* **Tu tarea**: Edita el texto sobre las reinas consortes: vuelve a escribir la parte que empieza con las palabras que contienen "La reina gobernadora" y termina con "daba mucho poder.", y cambia "esposo" por "marido".

* **Texto dado**:

►

Fue así como reinas de origen extranjero se proponían como modelo a las mujeres españolas, como sucedió con todas las reinas consortes. Las reinas propietarias habían nacido en Castilla, una en Madrigal de las Altas Torres,un pequeño pueblo cercano a Ávila, otra en Toledo, una de las grandes ciudades de Castilla. Las dos reinas eran naturales de uno de los reinos españoles, la Corona de Castilla y además de la meseta castellana. Las demás fueron extranjeras, pues al considerarse a la monarquía como un poder único, por encima de cualquier otro, también se consideraba a la familia real como una familia única, por encima de cualquier otra familia, por lo que sólo era posible enlazar con otra familia real.

La reina gobernadora

Las reinas consortes tuvieron poco o mucho poder, pero siempre de manera delegada o indirecta, gracias a su esposo el rey o a través de él. El poder de las reinas consortes procedía del rey, en cuanto esposas o en cuanto madres, era un poder compartido o delegado. Cuando ejercían el poder lo podían hacer de una manera formal e institucional, las reinas gobernadoras o las reinas regentes, o bien de una manera informal, no institucionalizada, que podríamos denominar “influencia”, pero una influencia que daba mucho poder.

◄

* **Algunas líneas**:
►

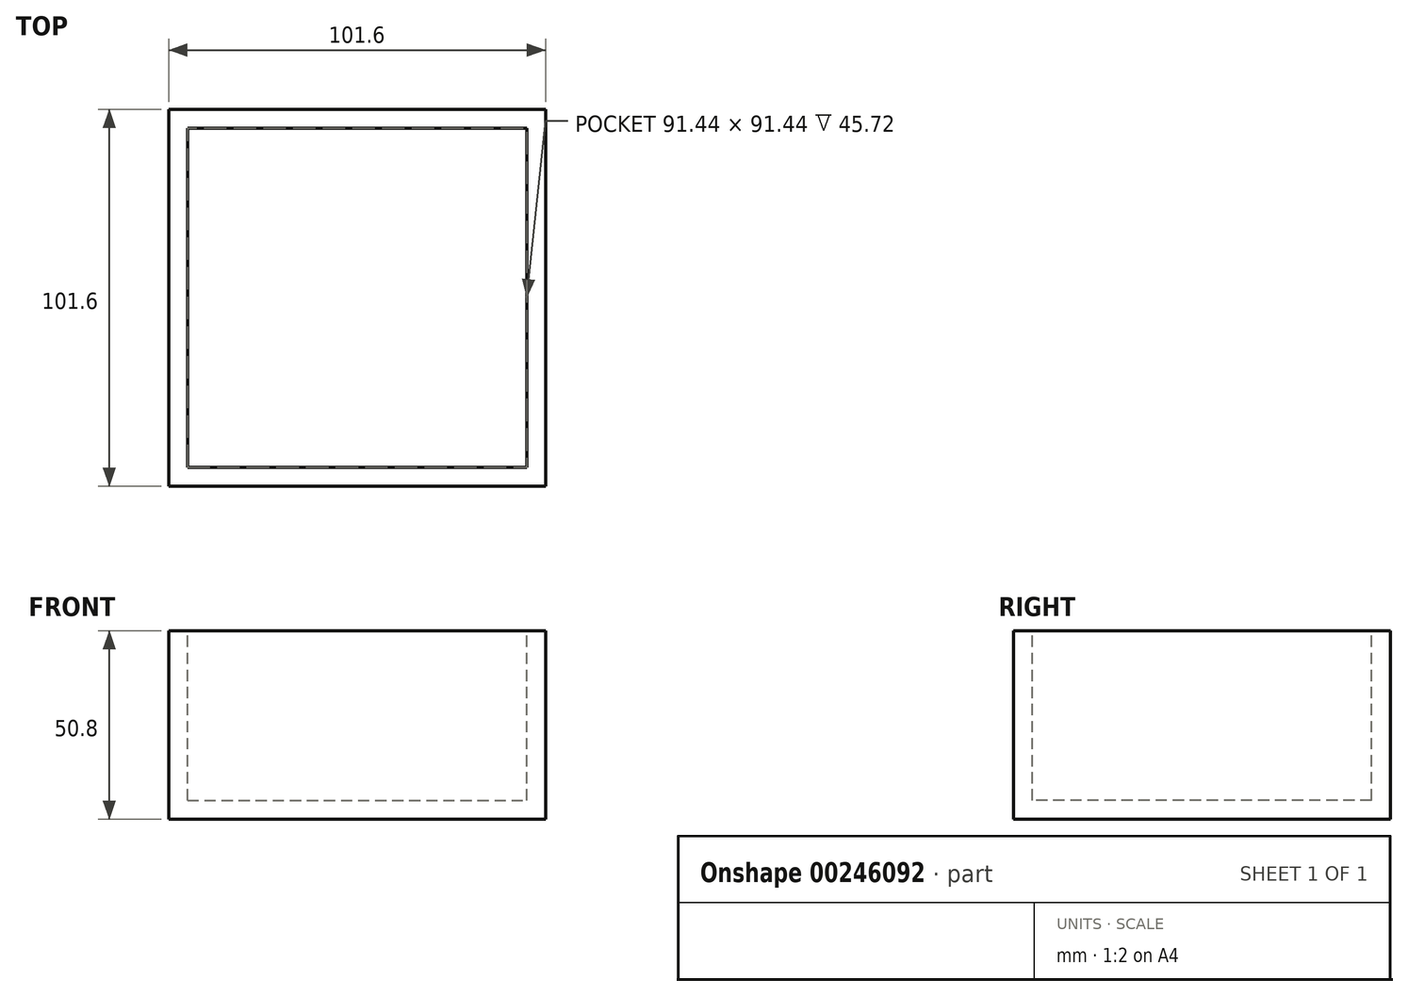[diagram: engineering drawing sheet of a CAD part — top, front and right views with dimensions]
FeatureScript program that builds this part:
annotation { "Feature Type Name" : "Feature", "Feature Type Description" : "" }
export const myFeature = defineFeature(function(context is Context, id is Id, definition is map)
    precondition{}
    {
        {
            var Q0;
            Q0=qCreatedBy(makeId("Front.planeOp"),FACE);
            var sketch = newSketch(context, id + "F0", { "sketchPlane" : qUnion([Q0])});
            skLineSegment(sketch, "E0", {"start": v(0, 0) * mm, "end": v(-50.8, 0) * mm});
            skLineSegment(sketch, "E1", {"start": v(-50.8, 0) * mm, "end": v(-50.8, 50.8) * mm});
            skLineSegment(sketch, "E2", {"start": v(50.8, 50.8) * mm, "end": v(50.8, 0) * mm});
            skLineSegment(sketch, "E3", {"start": v(50.8, 0) * mm, "end": v(0, 0) * mm});
            skLineSegment(sketch, "E4", {"start": v(-50.8, 50.8) * mm, "end": v(0, 50.8) * mm});
            skLineSegment(sketch, "E5", {"start": v(0, 50.8) * mm, "end": v(50.8, 50.8) * mm});
            skSolve(sketch);
        }
        {
            var Q0;
            Q0=makeQuery(id+"F0.imprint","IMPRINT",FACE,{"disambiguationData":[TD([[makeQuery(id+"F0.imprint","IMPRINT",EDGE,{"derivedFrom":sQuery(id+"F0.wireOp",EDGE,"E0")}),-1.0]])]});
            extrude(context, id + "F1", {"entities" : qUnion([Q0]), "depth" : 101.6 * mm});
        }
        {
            var Q0;
            Q0=makeQuery(id+"F1.opExtrude","SWEPT_FACE",FACE,{"disambiguationData":[OSD([sQuery(id+"F0.wireOp",EDGE,"E4"),sQuery(id+"F0.wireOp",EDGE,"E5")])]});
            var sketch = newSketch(context, id + "F2", { "sketchPlane" : qUnion([Q0])});
            skLineSegment(sketch, "E6", {"start": v(-45.72, -5.08) * mm, "end": v(-45.72, -96.52) * mm});
            skLineSegment(sketch, "E7", {"start": v(-45.72, -96.52) * mm, "end": v(45.72, -96.52) * mm});
            skLineSegment(sketch, "E8", {"start": v(45.72, -96.52) * mm, "end": v(45.72, -5.08) * mm});
            skLineSegment(sketch, "E9", {"start": v(-45.72, -5.08) * mm, "end": v(45.72, -5.08) * mm});
            skSolve(sketch);
        }
        {
            var Q0;
            Q0=makeQuery(id+"F2.imprint","IMPRINT",FACE,{"disambiguationData":[TD([[makeQuery(id+"F2.imprint","IMPRINT",EDGE,{"derivedFrom":sQuery(id+"F2.wireOp",EDGE,"E6")}),1.0]])]});
            extrude(context, id + "F3", {"entities" : qUnion([Q0]), "operationType" : NewBodyOperationType.REMOVE, "oppositeDirection" : true, "depth" : 45.72 * mm});
        }
    });
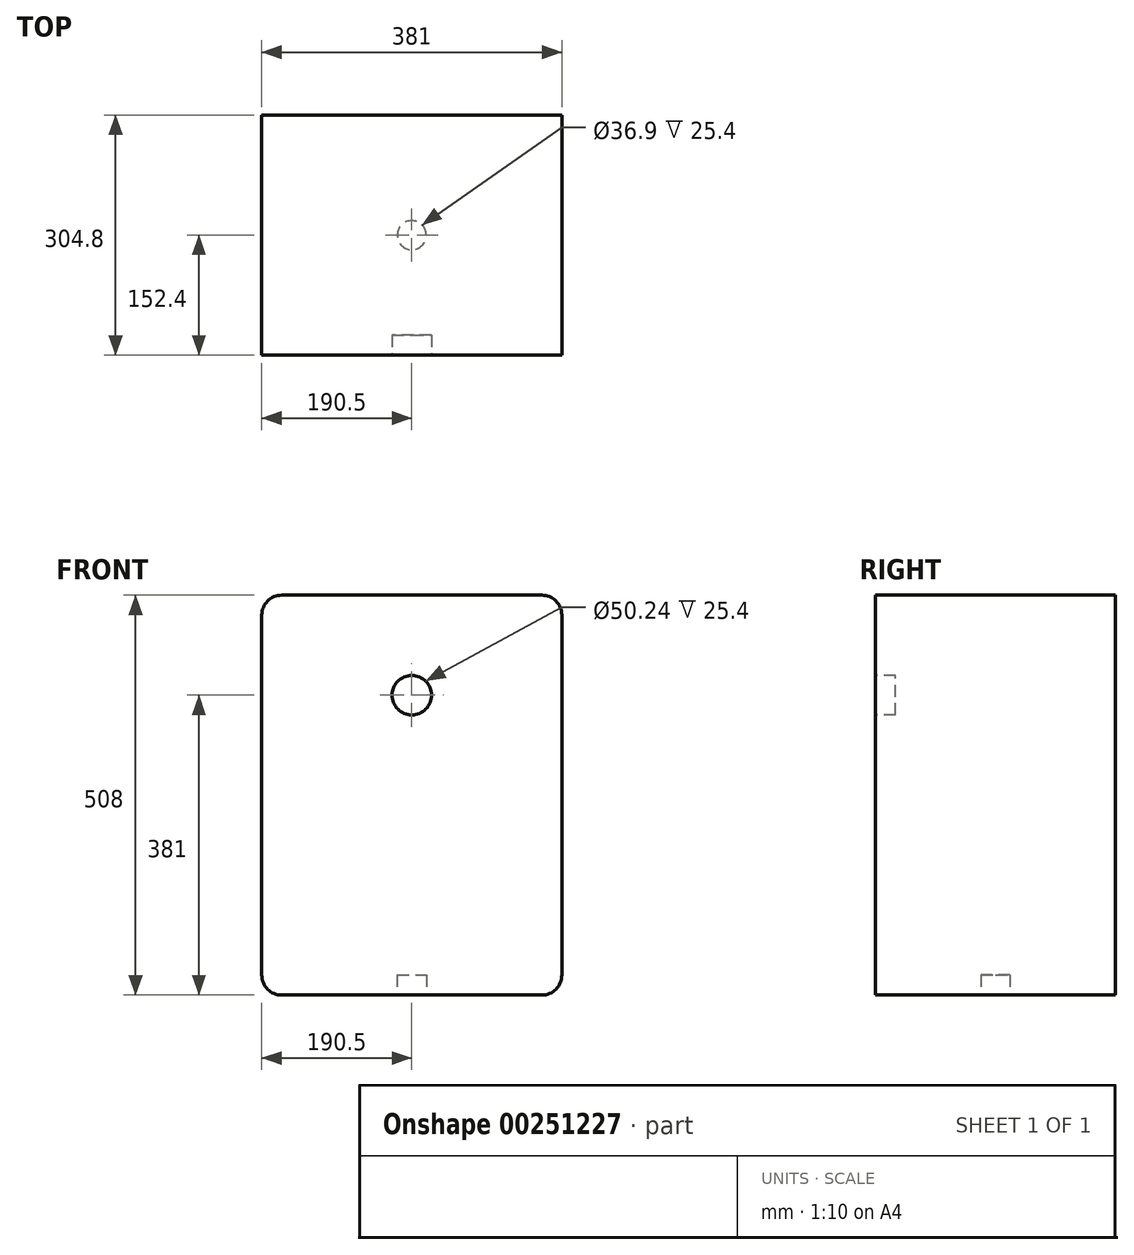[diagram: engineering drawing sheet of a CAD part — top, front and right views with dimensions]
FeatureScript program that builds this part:
annotation { "Feature Type Name" : "Feature", "Feature Type Description" : "" }
export const myFeature = defineFeature(function(context is Context, id is Id, definition is map)
    precondition{}
    {
        {
            var Q0;
            Q0=qCreatedBy(makeId("Front.planeOp"),FACE);
            var sketch = newSketch(context, id + "F0", { "sketchPlane" : qUnion([Q0])});
            skLineSegment(sketch, "E0.bottom", {"start": v(-190.5, 254) * mm, "end": v(190.5, 254) * mm});
            skLineSegment(sketch, "E0.top", {"start": v(-190.5, -254) * mm, "end": v(190.5, -254) * mm});
            skLineSegment(sketch, "E0.left", {"start": v(-190.5, 254) * mm, "end": v(-190.5, -254) * mm});
            skLineSegment(sketch, "E0.right", {"start": v(190.5, 254) * mm, "end": v(190.5, -254) * mm});
            skPoint(sketch, "E0.middle", {"position": v(0, 0) * mm});
            skSolve(sketch);
        }
        {
            var Q0;
            Q0=makeQuery(id+"F0.imprint","IMPRINT",FACE,{"disambiguationData":[TD([[makeQuery(id+"F0.imprint","IMPRINT",EDGE,{"derivedFrom":sQuery(id+"F0.wireOp",EDGE,"E0.bottom")}),-1.0]])]});
            extrude(context, id + "F1", {"entities" : qUnion([Q0]), "depth" : 304.8 * mm});
        }
        {
            var Q0;
            Q0=makeQuery(id+"F1.opExtrude","SWEPT_EDGE",EDGE,{"disambiguationData":[OSD([sQuery(id+"F0.wireOp",EDGE,"E0.bottom"),sQuery(id+"F0.wireOp",EDGE,"E0.left")])]});
            var Q1;
            Q1=makeQuery(id+"F1.opExtrude","SWEPT_EDGE",EDGE,{"disambiguationData":[OSD([sQuery(id+"F0.wireOp",EDGE,"E0.bottom"),sQuery(id+"F0.wireOp",EDGE,"E0.right")])]});
            var Q2;
            Q2=makeQuery(id+"F1.opExtrude","SWEPT_EDGE",EDGE,{"disambiguationData":[OSD([sQuery(id+"F0.wireOp",EDGE,"E0.top"),sQuery(id+"F0.wireOp",EDGE,"E0.right")])]});
            var Q3;
            Q3=makeQuery(id+"F1.opExtrude","SWEPT_EDGE",EDGE,{"disambiguationData":[OSD([sQuery(id+"F0.wireOp",EDGE,"E0.top"),sQuery(id+"F0.wireOp",EDGE,"E0.left")])]});
            fillet(context, id + "F2", {"entities" : qUnion([Q0, Q1, Q2, Q3]), "radius" : 25.4 * mm, "tangentPropagation" : true, "allowEdgeOverflow" : false});
        }
        {
            var Q0;
            Q0=makeQuery(id+"F1.opExtrude","SWEPT_FACE",FACE,{"disambiguationData":[OSD([sQuery(id+"F0.wireOp",EDGE,"E0.top")])]});
            var sketch = newSketch(context, id + "F3", { "sketchPlane" : qUnion([Q0])});
            skCircle(sketch, "E1", {"center": v(0, 152.4) * mm, "radius": 18.45 * mm});
            skPoint(sketch, "E1.centerSnap0", {"position": v(-165.1, 152.4) * mm});
            skPoint(sketch, "E1.centerSnap1", {"position": v(0, 304.8) * mm});
            skSolve(sketch);
        }
        {
            var Q0;
            Q0=makeQuery(id+"F3.imprint","IMPRINT",FACE,{"disambiguationData":[TD([[makeQuery(id+"F3.imprint","IMPRINT",EDGE,{"derivedFrom":sQuery(id+"F3.wireOp",EDGE,"E1")}),1.0]])]});
            extrude(context, id + "F4", {"entities" : qUnion([Q0]), "operationType" : NewBodyOperationType.REMOVE, "oppositeDirection" : true, "depth" : 25.4 * mm});
        }
        {
            var Q0;
            Q0=makeQuery(id+"F1.opExtrude","CAP_FACE",FACE,{"disambiguationData":[OSD([sQuery(id+"F0.wireOp",EDGE,"E0.bottom"),sQuery(id+"F0.wireOp",EDGE,"E0.top"),sQuery(id+"F0.wireOp",EDGE,"E0.left"),sQuery(id+"F0.wireOp",EDGE,"E0.right")])],"isStart":false});
            var sketch = newSketch(context, id + "F5", { "sketchPlane" : qUnion([Q0])});
            skSolve(sketch);
        }
        {
            var Q0;
            {var subQ3=sQuery(id+"F0.wireOp",EDGE,"E0.bottom");Q0=makeQuery(id+"F5.imprint","IMPRINT",FACE,{"disambiguationData":[TD([[makeQuery(id+"F5.imprint","IMPRINT",EDGE,{"derivedFrom":makeQuery(id+"F1.opExtrude","CAP_EDGE",EDGE,{"disambiguationData":[OSD([subQ3])],"isStart":false})}),-1.0]])]});}
            var sketch = newSketch(context, id + "F6", { "sketchPlane" : qUnion([Q0])});
            skCircle(sketch, "E2", {"center": v(0, 127) * mm, "radius": 88.9 * mm});
            skCircle(sketch, "E3", {"center": v(0, 127) * mm, "radius": 25.12 * mm});
            skSolve(sketch);
        }
        {
            var Q0;
            Q0=makeQuery(id+"F6.imprint","IMPRINT",FACE,{"disambiguationData":[TD([[makeQuery(id+"F6.imprint","IMPRINT",EDGE,{"derivedFrom":sQuery(id+"F6.wireOp",EDGE,"E3")}),1.0]])]});
            extrude(context, id + "F7", {"entities" : qUnion([Q0]), "operationType" : NewBodyOperationType.REMOVE, "oppositeDirection" : true, "depth" : 25.4 * mm});
        }
    });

◄

* **Respuesta escrita**:
La reina gobernadora

Las reinas consortes tuvieron poco o mucho poder, pero siempre de manera delegada o indirecta, gracias a su marido el rey o a través de él. El poder de las reinas consortes procedía del rey, en cuanto esposas o en cuanto madres, era un poder compartido o delegado. Cuando ejercían el poder lo podían hacer de una manera formal e institucional, las reinas gobernadoras o las reinas regentes, o bien de una manera informal, no institucionalizada, que podríamos denominar “influencia”, pero una influencia que daba mucho poder.